Focus on personal development 

  • Encourage staff to engage in development opportunities such as; MyLearningLinkedIn Learning, Open University free courses, and SilverCloudfire safety, etc.  

  • As a manager, you may also wish to review and refresh your own knowledge of issues around supporting staff within the workplace.  The Managers Toolkit produced in response to requests from managers to have clear and simple frameworks for addressing concerns that arise in the context of managing people and teams. 

  • Career Frameworks support staff to think more strategically about their career progression and development, while providing suggestions of possible learning options through learning on the job, learning from others, or formal learning. The frameworks are also designed to support line managers for annual appraisals, preparing for developmental conversations and to support succession planning.  Staff can access information on a number of job roles across UCL which might be helpful in preparing for ongoing Developmental Conversations with line managers and direct reports.

  • Continue to have developmental conversations with your team – these can be run online. A new online learning programme called ‘Developmental Conversations Module 1’ has been designed to support all staff in structuring 1:1 conversations enabling a more dynamic and responsive approach to goal setting and personal development.  The new questioning techniques facilitate open, two-way dialogue and will be equally useful to problem solving conversations with peers and stakeholders.

Keeping it social

  • Keeping some humour and fun.
    Find a way of sharing those funny things that we would if we were in the office, maybe through MS Teams or WhatsApp if people are happy to join a group for that purpose.  

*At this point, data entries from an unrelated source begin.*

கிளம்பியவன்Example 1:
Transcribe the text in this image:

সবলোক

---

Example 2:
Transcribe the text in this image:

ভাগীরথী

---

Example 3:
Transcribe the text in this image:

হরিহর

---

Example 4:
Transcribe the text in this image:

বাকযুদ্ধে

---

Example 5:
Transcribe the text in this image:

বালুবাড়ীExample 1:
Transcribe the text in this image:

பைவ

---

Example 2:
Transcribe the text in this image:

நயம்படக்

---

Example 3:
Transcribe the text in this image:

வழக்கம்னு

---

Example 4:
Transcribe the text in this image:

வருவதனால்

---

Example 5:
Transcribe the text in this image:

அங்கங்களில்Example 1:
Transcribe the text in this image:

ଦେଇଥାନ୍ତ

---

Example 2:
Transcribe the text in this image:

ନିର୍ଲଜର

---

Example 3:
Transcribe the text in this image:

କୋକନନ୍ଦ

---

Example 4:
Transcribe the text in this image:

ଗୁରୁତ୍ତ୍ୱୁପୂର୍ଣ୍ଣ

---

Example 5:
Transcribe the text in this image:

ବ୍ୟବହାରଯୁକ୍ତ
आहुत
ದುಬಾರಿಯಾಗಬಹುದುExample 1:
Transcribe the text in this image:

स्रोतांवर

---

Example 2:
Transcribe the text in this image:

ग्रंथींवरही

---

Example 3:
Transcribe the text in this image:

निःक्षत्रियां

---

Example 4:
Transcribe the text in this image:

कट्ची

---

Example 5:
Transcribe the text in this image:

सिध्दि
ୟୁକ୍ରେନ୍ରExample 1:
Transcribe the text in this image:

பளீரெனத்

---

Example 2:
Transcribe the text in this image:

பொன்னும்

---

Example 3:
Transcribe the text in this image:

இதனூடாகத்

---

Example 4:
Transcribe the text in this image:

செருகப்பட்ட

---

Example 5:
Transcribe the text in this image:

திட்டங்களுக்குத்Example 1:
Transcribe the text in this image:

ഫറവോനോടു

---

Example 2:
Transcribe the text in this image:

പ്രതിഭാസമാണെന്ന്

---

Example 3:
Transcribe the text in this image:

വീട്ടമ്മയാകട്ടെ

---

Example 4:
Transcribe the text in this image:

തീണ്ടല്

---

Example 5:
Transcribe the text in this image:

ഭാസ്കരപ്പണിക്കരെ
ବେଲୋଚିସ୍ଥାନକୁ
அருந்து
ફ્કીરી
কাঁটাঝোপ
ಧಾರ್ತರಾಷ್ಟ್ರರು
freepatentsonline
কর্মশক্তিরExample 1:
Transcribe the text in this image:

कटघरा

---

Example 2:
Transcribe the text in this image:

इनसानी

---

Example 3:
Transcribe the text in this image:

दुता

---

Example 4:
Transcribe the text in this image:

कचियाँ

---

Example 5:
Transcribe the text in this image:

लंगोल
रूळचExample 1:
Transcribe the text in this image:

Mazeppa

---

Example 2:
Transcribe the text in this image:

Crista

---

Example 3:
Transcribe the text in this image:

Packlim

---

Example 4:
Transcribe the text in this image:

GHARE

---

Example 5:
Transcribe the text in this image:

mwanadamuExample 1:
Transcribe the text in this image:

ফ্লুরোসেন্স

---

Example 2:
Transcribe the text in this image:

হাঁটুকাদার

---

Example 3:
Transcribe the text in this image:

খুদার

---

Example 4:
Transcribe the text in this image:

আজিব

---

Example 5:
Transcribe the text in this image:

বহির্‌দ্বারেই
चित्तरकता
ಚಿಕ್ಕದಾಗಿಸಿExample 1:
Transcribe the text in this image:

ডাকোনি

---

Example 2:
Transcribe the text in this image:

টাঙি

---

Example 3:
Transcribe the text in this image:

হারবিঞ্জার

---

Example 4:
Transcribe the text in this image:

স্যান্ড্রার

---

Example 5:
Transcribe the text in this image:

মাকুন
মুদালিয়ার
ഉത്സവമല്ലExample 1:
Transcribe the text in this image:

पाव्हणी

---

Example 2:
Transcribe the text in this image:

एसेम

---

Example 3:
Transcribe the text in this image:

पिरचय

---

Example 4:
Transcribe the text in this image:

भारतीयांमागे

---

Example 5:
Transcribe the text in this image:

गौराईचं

  • Find a way to eat lunch together.
    Encourage staff to use MS Teams for more social meetings such as virtual coffee sessions/team lunches. 

Keeping our bodies moving

  • Keeping our bodies moving. 
    Many people will be working at their screens more than previously - encourage your teams to schedule in regular breaks and time looking away from their screens. The Self-care section of the website contains further guidance on useful software that will help staff relax and take time away from their screens.

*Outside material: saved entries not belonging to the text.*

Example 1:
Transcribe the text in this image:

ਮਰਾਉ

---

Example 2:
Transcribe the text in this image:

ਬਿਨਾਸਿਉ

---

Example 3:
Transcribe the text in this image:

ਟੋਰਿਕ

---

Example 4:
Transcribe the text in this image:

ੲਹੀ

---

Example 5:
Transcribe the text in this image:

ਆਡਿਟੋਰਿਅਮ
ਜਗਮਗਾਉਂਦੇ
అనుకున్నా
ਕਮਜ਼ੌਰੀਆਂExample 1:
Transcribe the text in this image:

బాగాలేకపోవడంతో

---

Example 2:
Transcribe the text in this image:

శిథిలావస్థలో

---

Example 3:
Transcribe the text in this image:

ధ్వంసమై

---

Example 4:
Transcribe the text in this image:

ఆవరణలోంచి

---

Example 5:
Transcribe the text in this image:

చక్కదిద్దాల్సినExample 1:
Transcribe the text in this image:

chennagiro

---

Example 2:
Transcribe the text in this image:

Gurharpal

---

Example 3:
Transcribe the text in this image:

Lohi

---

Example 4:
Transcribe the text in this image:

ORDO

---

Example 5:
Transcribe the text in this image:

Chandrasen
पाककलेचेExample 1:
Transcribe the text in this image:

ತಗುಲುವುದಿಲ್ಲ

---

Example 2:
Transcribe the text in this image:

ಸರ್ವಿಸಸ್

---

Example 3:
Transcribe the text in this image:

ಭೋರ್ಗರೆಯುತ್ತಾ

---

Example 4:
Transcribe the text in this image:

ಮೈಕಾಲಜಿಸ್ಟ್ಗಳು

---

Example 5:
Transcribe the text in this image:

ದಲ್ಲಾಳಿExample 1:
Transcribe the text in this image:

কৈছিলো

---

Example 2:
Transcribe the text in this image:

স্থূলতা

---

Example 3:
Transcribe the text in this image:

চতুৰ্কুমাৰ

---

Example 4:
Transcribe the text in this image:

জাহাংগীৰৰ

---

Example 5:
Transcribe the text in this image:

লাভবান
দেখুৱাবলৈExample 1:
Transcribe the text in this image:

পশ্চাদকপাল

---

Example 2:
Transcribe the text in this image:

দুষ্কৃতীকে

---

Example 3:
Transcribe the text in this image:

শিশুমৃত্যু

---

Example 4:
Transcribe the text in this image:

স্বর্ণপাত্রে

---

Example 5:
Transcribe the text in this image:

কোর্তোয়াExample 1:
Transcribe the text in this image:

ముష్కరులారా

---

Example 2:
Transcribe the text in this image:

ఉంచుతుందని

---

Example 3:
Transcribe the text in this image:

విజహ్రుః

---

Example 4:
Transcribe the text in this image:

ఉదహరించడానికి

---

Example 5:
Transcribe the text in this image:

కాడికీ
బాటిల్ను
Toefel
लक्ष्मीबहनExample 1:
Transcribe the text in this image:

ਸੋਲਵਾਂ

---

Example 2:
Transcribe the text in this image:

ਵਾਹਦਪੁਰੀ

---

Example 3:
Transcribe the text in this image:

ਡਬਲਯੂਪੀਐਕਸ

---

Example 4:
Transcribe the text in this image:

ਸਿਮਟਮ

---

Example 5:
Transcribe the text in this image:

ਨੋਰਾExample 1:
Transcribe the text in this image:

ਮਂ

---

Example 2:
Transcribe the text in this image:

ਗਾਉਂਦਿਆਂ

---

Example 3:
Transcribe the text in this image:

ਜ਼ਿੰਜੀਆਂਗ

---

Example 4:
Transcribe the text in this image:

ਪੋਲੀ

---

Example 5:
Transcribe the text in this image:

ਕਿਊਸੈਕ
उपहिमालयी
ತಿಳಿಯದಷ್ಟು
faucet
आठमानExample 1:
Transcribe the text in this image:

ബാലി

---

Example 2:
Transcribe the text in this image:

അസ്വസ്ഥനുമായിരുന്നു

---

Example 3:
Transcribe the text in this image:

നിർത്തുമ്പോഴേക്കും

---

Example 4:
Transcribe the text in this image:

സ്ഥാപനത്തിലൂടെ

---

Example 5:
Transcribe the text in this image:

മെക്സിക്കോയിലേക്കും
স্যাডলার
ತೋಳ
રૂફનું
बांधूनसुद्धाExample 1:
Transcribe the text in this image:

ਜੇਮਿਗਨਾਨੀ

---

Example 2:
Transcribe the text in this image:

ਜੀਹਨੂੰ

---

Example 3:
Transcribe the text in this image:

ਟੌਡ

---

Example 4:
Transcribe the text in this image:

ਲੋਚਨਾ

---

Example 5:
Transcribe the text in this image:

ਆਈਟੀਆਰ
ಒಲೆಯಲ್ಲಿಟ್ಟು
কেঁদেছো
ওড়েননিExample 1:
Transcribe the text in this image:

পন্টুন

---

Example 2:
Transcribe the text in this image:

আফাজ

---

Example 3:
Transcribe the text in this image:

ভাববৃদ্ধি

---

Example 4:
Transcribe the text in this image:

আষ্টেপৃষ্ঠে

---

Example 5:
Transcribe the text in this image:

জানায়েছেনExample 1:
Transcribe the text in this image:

Recruitment during remote working

It is possible that you might be involved in recruiting new members of staff while much of the university si working remotely.  In these instances you may have new members of staff joining your team while you are all working from home.  Although this is not an ideal situation, the use of MS Teams will greatly assist you with onboarding the new team member. 

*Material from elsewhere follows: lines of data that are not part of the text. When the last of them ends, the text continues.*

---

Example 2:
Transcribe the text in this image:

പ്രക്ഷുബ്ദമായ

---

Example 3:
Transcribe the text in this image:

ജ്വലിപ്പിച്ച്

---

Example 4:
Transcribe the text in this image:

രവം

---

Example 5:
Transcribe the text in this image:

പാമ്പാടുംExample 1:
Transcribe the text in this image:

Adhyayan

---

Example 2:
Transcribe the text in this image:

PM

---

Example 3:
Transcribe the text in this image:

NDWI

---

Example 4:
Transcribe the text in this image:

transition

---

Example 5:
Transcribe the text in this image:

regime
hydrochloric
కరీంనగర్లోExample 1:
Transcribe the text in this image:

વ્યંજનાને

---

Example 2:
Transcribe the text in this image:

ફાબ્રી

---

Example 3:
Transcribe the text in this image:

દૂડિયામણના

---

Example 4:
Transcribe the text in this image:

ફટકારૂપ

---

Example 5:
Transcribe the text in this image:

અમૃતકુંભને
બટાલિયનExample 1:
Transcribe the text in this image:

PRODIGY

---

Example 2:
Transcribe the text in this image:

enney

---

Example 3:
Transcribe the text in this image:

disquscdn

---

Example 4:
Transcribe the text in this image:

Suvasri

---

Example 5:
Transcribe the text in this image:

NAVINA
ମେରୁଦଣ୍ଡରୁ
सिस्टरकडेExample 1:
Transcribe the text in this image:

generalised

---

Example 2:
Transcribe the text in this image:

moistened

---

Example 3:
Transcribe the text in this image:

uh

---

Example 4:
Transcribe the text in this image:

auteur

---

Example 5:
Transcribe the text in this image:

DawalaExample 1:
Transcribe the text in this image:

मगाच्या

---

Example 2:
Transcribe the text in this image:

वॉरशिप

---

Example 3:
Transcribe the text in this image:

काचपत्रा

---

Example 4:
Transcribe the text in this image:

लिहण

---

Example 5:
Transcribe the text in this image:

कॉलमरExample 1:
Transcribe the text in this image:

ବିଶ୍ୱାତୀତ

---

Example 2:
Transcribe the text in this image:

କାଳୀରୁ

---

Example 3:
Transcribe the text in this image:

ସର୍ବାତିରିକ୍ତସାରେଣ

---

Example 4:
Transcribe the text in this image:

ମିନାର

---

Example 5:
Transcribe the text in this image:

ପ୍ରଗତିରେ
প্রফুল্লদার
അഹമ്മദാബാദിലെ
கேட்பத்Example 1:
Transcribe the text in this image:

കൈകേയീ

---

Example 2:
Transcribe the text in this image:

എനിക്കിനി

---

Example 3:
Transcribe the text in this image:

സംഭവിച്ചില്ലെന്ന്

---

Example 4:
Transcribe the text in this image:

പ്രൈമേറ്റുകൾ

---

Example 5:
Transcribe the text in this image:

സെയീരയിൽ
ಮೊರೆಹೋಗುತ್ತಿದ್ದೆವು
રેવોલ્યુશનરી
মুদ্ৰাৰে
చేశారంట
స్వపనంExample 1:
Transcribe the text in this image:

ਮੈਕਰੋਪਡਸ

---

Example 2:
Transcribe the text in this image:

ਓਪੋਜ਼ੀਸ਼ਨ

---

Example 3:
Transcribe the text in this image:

The recruitment process remains the same but you may also find this additionlal guidance helpful;

Returning to campus

UCL Workplace Health, the university’s occupational health and wellbeing team, have produced a new questionnaire for managers and supervisors to support individuals who are returning to campus, and who may be at increased risk of becoming seriously ill from COVID-19. 
The questionnaire will ensure a consistent approach is used across UCL for managing the risk presented to staff who may be disproportionately affected by COVID-19. This includes those who are over the age of 70, have an underlying health condition, and those from a BAME background. 
Managers should complete the questionnaire with all employees after you have undertaken the general COVID 19 workplace risk assessment available on RiskNET
It is critical that interventions are put in place to mitigate and manage any risks to staff. If the questionnaire identifies any potentially increased risk of significant illness from COVID-19, you must refer the individual for assessment by Workplace Health. You can find out more about making a management referral on the Human Resources website. Please consider discussing your referral with your HR Business Partner before submitting it to Workplace Health. You can find your department’s Business Partner on the HR site (login required).

Managers and staff should also refer to the Keeping safe on campus webpages which provide key and up to date information to support both students and staff who have returned to campus.